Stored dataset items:
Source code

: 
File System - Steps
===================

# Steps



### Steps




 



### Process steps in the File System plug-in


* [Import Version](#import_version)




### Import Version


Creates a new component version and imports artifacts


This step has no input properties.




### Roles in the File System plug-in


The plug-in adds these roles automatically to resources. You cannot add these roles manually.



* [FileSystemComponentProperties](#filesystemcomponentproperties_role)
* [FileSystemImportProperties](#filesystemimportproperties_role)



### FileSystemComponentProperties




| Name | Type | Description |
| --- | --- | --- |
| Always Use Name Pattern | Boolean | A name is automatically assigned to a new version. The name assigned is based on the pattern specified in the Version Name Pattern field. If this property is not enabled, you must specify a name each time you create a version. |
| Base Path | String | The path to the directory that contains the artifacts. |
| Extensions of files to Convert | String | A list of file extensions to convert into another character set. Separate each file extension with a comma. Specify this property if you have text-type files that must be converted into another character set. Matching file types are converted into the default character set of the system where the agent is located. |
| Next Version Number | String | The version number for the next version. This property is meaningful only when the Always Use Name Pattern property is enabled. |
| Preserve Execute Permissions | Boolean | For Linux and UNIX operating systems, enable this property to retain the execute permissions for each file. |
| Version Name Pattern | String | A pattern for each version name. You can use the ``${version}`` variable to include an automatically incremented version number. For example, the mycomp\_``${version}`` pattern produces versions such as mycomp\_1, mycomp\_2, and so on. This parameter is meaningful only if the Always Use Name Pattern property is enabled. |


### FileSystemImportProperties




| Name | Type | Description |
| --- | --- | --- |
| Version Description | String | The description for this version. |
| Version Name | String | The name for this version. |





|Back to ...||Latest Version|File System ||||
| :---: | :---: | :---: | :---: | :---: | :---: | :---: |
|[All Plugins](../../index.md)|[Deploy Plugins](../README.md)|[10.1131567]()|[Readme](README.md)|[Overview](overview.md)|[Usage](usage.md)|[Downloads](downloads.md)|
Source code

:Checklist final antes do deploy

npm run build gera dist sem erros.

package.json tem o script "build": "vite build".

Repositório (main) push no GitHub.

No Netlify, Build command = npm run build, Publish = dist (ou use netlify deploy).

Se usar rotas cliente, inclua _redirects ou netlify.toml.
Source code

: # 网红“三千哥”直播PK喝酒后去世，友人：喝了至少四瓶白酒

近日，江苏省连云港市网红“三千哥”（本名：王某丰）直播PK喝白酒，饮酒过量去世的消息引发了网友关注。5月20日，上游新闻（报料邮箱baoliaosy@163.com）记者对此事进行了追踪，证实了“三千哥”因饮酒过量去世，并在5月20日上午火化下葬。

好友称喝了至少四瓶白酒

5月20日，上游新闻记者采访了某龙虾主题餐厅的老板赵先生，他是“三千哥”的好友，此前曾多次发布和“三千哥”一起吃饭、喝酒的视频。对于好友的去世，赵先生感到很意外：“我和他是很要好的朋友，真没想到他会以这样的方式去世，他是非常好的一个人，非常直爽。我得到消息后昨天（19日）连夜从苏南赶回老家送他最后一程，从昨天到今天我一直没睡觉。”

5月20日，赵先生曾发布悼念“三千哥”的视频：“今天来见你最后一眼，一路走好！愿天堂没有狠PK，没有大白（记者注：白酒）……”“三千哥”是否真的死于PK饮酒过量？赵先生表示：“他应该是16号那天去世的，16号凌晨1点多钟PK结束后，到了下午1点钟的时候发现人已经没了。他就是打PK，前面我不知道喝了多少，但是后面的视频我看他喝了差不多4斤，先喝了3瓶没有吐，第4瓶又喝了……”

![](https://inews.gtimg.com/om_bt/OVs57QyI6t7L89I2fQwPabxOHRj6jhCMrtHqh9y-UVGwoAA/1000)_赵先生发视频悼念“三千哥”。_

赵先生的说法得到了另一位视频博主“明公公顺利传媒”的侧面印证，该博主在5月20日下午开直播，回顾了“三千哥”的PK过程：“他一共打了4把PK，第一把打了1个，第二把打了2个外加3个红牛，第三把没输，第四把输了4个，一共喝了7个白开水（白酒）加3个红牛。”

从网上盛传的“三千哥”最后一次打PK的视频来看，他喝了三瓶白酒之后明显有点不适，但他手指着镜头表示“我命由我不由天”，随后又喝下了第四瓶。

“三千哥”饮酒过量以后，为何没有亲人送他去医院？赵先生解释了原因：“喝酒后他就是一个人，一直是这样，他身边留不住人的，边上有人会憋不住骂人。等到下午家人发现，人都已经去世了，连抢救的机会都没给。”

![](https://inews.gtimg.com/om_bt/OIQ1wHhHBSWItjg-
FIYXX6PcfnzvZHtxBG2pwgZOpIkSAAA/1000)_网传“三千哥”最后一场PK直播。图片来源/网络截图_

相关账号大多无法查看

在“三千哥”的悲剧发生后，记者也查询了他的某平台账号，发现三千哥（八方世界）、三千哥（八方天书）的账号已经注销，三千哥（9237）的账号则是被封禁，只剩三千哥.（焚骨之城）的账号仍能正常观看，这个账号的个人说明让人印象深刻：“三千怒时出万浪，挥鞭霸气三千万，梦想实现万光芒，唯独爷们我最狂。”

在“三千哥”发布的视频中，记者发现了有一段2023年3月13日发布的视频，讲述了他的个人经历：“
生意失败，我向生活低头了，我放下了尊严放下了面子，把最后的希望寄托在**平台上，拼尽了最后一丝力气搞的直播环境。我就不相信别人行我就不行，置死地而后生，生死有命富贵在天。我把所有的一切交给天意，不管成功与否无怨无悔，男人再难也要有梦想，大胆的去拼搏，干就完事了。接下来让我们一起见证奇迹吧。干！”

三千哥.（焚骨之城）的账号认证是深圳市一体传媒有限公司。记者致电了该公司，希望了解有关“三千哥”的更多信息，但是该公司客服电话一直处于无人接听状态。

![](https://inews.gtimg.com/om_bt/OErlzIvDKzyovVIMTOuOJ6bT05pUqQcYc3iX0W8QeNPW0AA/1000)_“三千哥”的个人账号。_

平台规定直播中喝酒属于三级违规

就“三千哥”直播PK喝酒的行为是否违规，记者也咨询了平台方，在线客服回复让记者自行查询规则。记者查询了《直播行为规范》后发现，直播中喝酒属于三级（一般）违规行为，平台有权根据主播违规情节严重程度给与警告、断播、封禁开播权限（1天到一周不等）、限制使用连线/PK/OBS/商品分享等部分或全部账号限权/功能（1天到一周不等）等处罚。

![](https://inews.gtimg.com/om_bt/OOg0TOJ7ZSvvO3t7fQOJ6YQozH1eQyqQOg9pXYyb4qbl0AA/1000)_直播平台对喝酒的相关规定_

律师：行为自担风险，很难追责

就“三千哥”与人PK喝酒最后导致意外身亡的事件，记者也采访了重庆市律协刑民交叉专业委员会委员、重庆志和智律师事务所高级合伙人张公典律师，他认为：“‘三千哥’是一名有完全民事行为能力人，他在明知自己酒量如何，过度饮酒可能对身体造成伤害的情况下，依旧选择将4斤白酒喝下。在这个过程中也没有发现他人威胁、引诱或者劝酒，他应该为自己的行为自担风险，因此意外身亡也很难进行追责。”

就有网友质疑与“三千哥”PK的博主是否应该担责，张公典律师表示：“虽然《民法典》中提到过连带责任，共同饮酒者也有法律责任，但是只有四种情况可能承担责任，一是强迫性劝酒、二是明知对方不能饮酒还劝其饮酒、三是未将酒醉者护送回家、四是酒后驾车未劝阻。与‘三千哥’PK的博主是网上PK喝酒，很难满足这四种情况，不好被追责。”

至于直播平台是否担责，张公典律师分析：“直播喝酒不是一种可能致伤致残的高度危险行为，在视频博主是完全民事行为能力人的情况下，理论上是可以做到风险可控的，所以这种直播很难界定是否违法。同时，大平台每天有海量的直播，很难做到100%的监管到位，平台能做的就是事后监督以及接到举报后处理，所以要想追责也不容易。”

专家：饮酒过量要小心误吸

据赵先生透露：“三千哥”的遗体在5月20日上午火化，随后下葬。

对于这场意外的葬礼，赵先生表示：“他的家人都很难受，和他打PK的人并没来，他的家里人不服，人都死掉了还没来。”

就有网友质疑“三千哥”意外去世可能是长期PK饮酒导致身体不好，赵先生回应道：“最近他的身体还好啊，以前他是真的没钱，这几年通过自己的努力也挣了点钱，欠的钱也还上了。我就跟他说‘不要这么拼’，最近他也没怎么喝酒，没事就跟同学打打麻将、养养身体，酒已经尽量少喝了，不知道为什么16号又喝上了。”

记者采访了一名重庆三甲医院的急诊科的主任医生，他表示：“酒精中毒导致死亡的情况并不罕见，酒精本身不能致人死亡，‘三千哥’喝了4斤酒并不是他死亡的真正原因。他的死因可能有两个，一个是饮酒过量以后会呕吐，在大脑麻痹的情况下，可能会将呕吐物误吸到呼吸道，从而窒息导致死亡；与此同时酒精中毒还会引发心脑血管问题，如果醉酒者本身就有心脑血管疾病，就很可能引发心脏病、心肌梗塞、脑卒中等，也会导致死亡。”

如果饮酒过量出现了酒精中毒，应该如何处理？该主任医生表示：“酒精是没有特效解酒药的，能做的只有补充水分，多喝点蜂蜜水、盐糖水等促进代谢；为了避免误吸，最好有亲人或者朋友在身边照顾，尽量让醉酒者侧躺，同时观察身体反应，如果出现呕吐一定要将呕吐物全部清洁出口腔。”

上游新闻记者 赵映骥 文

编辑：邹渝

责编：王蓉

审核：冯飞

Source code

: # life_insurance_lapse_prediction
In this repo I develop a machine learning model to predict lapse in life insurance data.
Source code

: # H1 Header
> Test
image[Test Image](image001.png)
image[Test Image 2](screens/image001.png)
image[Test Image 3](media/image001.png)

Assignment:
Check each line of the data above for the word "dist" and say how many lines have it. Give the number alone.

Answer space:
2